Transvaginal Cervical Length Assessment
Preterm birth (delivery of the baby before 37 weeks into the pregnancy) occurs in about 1 in 7 pregnancies. The rate is much higher with twins, where more than 50 percent of women deliver before 36 weeks, and even higher with triplets, where more than 50 percent of women deliver before 33 weeks.
Assessment of the cervical length by ultrasound can be very helpful in assessing women for preterm delivery risk. For example, all women with prior cervical surgery may be at increased risk to have weakness of the cervix due to the surgery, which can result in very premature delivery. We can assess for this with transvaginal cervical length assessment.
A woman who has had a prior premature baby is typically seen every couple of weeks, starting several weeks before the preterm baby was born, to make sure that the cervical length is staying normal. A drop in cervical length, or an abnormal appearance to the internal contours of the cervix, can be an early warning system for threatened preterm labor, and, oftentimes, we can recommend interventions to reduce the chance that the baby delivers early.
Both ACOG and SMFM are now recommending routine transvaginal cervical length screening for both high and low risk women in pregnancy (SMFM Consult Series #40: The role of routine cervical length screening in selected high and low risk women for preterm birth prevention).

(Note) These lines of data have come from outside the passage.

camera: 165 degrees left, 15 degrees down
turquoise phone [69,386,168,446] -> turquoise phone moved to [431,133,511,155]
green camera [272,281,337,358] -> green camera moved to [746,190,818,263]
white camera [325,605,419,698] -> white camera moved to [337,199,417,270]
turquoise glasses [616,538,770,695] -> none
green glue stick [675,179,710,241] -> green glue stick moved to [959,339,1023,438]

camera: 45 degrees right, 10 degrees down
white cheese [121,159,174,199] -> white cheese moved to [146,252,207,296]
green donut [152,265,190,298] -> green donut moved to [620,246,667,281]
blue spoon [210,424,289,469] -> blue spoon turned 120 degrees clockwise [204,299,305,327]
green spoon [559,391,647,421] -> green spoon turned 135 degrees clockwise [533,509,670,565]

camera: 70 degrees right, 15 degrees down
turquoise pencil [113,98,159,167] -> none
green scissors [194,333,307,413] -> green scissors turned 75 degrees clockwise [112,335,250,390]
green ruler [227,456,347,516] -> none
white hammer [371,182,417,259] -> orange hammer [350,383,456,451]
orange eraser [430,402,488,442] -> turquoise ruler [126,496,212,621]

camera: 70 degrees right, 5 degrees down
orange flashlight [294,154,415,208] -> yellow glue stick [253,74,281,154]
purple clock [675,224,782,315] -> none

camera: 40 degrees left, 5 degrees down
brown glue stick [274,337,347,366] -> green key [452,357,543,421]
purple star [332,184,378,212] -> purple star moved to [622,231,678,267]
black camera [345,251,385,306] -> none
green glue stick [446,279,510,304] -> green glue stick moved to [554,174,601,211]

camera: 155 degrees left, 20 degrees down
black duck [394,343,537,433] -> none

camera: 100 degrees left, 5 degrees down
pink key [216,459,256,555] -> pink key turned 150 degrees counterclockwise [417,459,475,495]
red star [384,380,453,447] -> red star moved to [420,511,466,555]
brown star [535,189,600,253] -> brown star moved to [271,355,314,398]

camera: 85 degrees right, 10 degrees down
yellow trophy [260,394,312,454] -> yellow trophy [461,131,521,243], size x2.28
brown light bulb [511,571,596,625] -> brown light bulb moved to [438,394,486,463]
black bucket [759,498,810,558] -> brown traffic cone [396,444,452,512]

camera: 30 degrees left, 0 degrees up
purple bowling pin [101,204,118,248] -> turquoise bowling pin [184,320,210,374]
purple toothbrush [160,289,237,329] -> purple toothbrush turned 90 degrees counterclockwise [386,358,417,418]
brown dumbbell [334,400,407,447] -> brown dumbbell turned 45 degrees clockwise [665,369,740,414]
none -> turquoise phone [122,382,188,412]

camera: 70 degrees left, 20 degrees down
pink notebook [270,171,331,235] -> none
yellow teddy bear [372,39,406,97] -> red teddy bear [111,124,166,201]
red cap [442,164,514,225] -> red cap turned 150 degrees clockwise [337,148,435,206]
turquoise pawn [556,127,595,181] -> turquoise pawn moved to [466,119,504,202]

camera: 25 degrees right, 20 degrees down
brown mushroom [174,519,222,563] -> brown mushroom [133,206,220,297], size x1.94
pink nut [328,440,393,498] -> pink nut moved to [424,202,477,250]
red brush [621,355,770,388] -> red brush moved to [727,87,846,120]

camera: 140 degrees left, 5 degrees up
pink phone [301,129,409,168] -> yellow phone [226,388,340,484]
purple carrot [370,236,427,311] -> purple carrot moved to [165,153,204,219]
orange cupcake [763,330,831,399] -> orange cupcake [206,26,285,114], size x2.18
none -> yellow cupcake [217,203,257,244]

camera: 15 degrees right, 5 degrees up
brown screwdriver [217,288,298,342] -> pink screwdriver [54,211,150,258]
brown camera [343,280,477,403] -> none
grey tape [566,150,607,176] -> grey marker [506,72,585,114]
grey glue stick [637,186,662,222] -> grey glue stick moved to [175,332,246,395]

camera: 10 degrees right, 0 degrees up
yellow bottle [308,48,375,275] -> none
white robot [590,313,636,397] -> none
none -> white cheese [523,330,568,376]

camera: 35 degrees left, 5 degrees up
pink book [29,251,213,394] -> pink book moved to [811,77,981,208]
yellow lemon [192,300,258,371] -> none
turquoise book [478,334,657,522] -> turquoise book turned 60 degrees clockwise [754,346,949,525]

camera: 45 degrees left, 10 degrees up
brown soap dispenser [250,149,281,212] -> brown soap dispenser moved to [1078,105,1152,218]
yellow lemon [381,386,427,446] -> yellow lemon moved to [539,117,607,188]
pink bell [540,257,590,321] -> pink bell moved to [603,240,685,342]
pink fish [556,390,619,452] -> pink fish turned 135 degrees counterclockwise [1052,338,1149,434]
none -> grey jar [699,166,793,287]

Because interventions that reduce the risk of spontaneous preterm birth are available and effective in selected patients with short cervical length, at San Diego Perinatal Center, we are now routinely offering this screening to all patients who are scanned between 16 and 30 weeks gestation. Vaginal progesterone and exam indicated cerclage are two examples of interventions that have been proven effective in appropriately screened patients to reduce preterm birth. Although not mandatory, we believe this screening is an important addition to the high quality screening ultrasounds we are already providing to your patients. In addition to routine screening for cervical length for preterm birth prevention, transvaginal scans are important in screening for abnormal placentation (placenta accreta or vasa previa). The prenatal identification of invasive placentation and vasa previa can also improve maternal and fetal outcome by allowing appropriately timed and managed deliveries.